Implicit (multi) differentiation

[Sean Fitzpatrick]

I'd like to add a few more paragraphs and another example to the subsection on implicit differentiation in the section on multivariable chain rule.

Right now the only case covered is that of a level curve f(x,y)=c.

I agree it's cool to see how this makes implicit differentiation as seen in Chapter 2 way more transparent.

But I think the case f(x,y,z)=c is more important, and it's missing.

Here's why I think we need it.

Initially, tangent planes and differentiability ("smoothness", if you like) are developed for graphs z=g(x,y). Later we make the observation about the gradient and say it can be used for tangent planes to level surfaces.

But the real reason we can make sense of tangent planes in this case is implicit differentiation. (More to the point, the implicit function theorem, but I'm not saying we should include that. Maybe I am.)

Implicit differentiation lets us see that a level surface is "locally a graph", and that the definition of tangent plane originally encountered for graphs does indeed match with the one we get from the gradient vector.

[gregory...@gmail.com]

I've had to think hard about this. On one hand, extending implicit differentiation to 3 variables can justify better the "gradient is orthogonal to level surfaces" statement at the end of 12.7. On the other, I wonder if the added content will add value to the book in the student's eyes, or if a seemingly easy-to-apply rule (the gradient of 3 variables is normal to the surface) will get lost within the justification. 
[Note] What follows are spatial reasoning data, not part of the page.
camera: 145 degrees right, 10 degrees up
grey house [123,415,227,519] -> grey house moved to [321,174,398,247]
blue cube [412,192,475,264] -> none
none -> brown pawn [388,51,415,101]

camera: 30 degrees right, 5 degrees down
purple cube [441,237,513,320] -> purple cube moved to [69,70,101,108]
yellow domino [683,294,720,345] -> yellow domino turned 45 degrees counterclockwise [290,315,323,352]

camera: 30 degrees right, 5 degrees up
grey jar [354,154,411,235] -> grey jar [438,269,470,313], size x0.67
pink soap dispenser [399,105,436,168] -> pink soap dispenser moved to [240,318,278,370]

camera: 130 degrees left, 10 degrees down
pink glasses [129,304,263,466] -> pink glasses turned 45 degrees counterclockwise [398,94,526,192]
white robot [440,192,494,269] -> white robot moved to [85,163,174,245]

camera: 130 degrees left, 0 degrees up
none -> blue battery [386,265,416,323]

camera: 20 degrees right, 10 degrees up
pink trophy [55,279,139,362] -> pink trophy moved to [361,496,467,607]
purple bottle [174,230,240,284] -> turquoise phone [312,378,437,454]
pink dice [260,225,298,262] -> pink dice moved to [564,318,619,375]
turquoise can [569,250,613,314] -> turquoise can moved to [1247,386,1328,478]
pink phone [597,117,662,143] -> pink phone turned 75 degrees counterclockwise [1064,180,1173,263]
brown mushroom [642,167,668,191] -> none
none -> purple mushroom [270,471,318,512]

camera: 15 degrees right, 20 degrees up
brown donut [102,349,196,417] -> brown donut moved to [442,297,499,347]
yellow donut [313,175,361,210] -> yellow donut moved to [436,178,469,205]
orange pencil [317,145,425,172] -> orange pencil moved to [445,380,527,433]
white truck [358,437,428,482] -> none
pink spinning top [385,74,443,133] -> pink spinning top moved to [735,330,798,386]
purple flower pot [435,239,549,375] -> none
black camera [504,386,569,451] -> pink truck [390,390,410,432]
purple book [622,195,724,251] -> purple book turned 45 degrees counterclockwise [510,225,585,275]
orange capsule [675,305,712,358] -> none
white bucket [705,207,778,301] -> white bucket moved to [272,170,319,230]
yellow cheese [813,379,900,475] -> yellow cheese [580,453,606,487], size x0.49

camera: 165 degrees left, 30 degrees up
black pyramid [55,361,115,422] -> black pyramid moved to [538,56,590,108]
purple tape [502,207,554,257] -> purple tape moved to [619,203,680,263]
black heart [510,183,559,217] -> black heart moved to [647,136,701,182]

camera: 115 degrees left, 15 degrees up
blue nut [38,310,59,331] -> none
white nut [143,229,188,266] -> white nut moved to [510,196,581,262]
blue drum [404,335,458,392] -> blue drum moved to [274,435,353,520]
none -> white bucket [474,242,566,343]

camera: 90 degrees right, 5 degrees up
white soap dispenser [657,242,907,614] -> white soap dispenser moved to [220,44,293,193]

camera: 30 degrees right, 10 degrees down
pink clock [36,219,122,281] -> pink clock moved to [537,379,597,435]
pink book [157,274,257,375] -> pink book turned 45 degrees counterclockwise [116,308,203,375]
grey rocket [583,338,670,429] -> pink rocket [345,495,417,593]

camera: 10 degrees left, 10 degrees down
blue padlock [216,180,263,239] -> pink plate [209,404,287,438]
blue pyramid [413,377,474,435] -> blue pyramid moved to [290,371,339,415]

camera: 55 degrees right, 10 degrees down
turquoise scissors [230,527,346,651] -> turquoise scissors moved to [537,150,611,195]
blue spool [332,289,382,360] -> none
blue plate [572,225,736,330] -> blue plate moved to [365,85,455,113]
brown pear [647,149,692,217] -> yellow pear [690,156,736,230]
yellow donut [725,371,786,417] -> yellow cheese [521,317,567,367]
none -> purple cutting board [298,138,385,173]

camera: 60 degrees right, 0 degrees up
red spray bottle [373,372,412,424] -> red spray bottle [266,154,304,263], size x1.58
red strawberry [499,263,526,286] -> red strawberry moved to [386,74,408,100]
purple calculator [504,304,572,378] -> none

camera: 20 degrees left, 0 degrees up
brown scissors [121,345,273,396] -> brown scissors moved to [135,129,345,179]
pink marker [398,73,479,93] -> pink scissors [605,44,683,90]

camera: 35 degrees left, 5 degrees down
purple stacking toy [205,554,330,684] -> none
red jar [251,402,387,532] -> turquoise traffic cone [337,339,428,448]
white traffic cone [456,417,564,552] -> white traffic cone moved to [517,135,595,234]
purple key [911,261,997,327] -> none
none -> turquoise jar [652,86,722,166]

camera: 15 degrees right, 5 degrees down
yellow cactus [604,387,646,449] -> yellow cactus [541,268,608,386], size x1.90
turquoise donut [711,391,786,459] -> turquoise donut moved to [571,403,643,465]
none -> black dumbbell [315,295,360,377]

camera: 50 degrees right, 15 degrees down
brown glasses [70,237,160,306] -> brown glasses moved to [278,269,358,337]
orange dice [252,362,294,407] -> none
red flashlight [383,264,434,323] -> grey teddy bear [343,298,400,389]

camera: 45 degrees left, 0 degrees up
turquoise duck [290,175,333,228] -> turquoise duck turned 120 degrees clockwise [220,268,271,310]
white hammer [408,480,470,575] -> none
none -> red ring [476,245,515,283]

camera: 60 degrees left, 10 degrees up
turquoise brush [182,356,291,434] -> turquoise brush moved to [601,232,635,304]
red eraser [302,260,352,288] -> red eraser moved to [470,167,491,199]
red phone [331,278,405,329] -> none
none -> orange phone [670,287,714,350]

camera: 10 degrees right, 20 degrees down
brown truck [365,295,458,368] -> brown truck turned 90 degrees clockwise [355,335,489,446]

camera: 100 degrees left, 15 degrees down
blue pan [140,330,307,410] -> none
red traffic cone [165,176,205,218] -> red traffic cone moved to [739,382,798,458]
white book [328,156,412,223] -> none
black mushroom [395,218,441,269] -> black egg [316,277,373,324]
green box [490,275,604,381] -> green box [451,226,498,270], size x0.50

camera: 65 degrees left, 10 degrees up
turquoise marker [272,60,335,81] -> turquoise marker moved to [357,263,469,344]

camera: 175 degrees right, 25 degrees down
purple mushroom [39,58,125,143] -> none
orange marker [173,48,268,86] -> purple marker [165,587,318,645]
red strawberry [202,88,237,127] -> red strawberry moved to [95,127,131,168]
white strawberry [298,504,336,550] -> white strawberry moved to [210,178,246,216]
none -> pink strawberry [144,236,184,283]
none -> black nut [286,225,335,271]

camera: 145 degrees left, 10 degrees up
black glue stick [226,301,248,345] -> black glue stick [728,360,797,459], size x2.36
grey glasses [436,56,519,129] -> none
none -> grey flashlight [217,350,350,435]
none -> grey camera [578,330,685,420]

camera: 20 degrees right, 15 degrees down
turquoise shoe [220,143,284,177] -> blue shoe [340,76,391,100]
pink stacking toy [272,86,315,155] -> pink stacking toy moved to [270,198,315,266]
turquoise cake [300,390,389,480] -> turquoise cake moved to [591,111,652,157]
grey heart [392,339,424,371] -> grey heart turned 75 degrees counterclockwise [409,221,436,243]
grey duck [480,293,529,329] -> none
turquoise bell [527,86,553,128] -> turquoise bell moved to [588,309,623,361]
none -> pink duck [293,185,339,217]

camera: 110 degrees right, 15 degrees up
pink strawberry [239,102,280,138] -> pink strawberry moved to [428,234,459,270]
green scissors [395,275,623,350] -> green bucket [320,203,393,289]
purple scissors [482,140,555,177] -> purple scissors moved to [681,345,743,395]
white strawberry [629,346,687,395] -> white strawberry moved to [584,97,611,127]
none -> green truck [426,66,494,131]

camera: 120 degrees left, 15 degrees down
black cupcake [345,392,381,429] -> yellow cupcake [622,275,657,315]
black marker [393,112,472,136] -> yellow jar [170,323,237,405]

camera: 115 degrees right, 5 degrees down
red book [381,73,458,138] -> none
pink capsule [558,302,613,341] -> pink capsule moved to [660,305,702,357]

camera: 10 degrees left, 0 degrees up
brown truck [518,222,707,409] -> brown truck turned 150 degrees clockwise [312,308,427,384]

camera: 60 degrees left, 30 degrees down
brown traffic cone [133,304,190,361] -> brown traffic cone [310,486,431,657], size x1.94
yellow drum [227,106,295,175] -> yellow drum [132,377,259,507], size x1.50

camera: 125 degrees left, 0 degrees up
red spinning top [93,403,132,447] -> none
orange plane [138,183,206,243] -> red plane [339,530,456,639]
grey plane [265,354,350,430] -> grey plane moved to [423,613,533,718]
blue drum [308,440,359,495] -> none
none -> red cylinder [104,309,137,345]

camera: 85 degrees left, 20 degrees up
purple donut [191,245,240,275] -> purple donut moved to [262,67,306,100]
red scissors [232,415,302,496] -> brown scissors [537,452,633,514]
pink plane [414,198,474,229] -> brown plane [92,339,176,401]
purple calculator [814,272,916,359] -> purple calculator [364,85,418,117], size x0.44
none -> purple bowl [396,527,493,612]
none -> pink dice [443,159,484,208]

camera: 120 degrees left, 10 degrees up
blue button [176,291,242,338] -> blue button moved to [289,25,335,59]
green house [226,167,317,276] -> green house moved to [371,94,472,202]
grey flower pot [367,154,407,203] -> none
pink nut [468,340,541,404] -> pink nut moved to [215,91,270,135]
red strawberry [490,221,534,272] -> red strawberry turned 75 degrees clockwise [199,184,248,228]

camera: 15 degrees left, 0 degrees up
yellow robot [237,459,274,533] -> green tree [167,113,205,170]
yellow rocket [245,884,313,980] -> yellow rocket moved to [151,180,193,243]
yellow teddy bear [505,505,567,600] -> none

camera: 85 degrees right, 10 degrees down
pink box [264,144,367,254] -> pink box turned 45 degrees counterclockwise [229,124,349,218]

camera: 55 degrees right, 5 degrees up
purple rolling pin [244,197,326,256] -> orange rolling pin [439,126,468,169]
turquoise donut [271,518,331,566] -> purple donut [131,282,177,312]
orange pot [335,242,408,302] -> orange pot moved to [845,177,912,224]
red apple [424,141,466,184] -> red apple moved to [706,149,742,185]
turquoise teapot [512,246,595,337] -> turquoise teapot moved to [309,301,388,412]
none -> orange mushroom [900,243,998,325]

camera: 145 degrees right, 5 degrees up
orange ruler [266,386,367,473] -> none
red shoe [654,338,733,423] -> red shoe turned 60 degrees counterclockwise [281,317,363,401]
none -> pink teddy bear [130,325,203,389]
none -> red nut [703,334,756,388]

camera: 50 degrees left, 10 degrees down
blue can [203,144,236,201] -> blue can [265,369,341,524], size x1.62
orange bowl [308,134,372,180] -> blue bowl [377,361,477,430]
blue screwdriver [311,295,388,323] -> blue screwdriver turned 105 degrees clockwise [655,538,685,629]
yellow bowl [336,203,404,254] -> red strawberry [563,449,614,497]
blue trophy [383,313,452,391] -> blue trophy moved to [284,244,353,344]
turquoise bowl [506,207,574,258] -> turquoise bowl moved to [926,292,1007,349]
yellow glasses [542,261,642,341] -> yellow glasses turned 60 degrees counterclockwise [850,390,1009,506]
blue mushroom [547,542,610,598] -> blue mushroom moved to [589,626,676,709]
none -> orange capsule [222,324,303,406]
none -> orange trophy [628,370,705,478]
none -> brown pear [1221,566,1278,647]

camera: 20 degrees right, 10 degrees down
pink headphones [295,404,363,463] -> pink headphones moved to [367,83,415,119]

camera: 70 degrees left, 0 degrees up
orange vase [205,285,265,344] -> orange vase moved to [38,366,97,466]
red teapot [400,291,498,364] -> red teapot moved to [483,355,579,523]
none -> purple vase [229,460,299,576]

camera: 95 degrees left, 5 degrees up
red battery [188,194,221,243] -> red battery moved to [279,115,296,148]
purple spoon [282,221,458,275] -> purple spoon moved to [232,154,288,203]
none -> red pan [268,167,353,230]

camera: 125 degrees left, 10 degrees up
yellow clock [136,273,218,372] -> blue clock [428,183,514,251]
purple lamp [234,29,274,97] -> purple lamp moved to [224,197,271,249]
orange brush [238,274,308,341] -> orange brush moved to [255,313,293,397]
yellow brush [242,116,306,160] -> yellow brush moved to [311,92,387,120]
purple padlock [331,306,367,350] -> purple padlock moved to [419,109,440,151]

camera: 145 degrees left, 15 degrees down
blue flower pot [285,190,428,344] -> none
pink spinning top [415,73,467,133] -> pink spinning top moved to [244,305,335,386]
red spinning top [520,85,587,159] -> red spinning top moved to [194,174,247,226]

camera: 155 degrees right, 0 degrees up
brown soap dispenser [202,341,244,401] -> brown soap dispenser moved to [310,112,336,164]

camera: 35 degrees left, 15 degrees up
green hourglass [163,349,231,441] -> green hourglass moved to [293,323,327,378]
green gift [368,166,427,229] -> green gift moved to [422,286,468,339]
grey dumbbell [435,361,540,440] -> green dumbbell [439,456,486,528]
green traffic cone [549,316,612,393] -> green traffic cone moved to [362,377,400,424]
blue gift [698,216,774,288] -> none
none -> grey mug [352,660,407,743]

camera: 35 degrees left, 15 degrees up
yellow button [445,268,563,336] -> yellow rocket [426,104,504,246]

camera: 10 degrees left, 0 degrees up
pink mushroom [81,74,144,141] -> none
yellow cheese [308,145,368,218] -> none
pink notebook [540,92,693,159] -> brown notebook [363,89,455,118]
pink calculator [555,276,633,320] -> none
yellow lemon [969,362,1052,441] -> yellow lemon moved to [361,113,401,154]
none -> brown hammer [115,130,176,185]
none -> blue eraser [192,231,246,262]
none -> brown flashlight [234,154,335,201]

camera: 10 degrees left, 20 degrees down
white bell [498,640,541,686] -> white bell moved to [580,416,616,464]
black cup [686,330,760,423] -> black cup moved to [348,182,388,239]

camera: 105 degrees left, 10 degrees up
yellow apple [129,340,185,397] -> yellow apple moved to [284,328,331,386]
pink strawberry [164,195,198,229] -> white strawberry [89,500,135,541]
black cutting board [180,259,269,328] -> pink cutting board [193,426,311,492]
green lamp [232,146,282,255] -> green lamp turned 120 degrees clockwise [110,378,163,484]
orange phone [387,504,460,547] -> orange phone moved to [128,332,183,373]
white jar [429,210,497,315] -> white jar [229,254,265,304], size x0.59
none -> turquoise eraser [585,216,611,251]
In 12.5, I'm not opposed to extending the examples to level surfaces and labeling the result as the Implicit Function Theorem of Three Variables. The justification is analogous to what is done already with a few small additions. Then an example can be done.

Then in 12.7 ... how does this play out? As stated above, I don't want things to get too complicated. I know that the text lacks the depth that many want to see in a calc book, and I have received feedback about the lack of proofs, etc. But I am very happy with justifying "the gradient is orthogonal to the level surface" via analogy. It's clean, simple, and gives students something they can apply. A longer justification may obfuscate the point. But maybe I'm also missing the point.

[Sean Fitzpatrick]

I think the details aren't too onerous. Suppose f(x,y,z)=K defines z=g(x,y) implicitly.

For the graph z=g(x,y), the tangent plane at (a,b,c) (where c=g(a,b)) is:

z=c+g_x(a,b)(x-a)+g_y(a,b)(y-b),

or

-g_x(a,b)(x-a)-g_y(a,b)(y-b)+(z-c)=0.

Now sub in g_x = -f_x/f_z and g_y=-f_y/f_z, (based on results from 12.5) and multiply through by f_z to get

f_x(a,b,c)(x-a)+f_y(a,b,c)(y-b)+f_z(a,b,c)(z-c)=0

From the section on planes, we can immediately conclude that the normal vector is the gradient of f at (a,b,c).

I think this could almost be done in an aside, except that the plane equation wouldn't fit.

The part you leave out (although I think it's the cool part):

if grad f(a,b,c)=<0,0,0>, we call (a,b,c) a critical point. (That much is covered.)

the value f(a,b,c)=K is then called a critical value. [You might recall that I once objected to using "critical value" as a synonym for "critical point" in one variable.]

If K is not a critical value, we call K a regular value.

A fundamental theorem in differential topology is that if K is a regular value, the level set f(x,y,z)=K is a manifold.

In this context, that just means that a tangent plane is well defined at every point on the surface.

Why? If K is a regular value, then by definition, there are no critical points on the surface f(x,y,z)=K.

That means that at every point, at least one partial derivative is nonzero, and we can assume that the corresponding variable is defined implicitly as a function of the others.

So whether you write z=g(x,y), or y=h(x,z), or x=k(y,z), implicit differentiation will lead to the same tangent plane equation.

I assign this as an exploration every time I teach this material, because I think it's one of the more satisfying results.

Then we play around with some examples: if K is a critical value, what do the level sets look like?

(The family x^2+y^2-z^2=K is a good example, with the cone being the critical set.)

[gregory...@gmail.com]

I agree, the details are not difficult nor are they lengthy; seems like a good way to show the gradient is normal to the surface.

And while it's dear to your heart, I'd leave out the differential topology part. :) 

[Sean Fitzpatrick]

This is now done, at https://github.com/sean-fitzpatrick/APEXCalculusPTX/commit/e0a030f526b282aa1f6860a77be24c60f67d26b1

(Haven't built HTML yet, and I'm going to add a few more things before making a pull request.)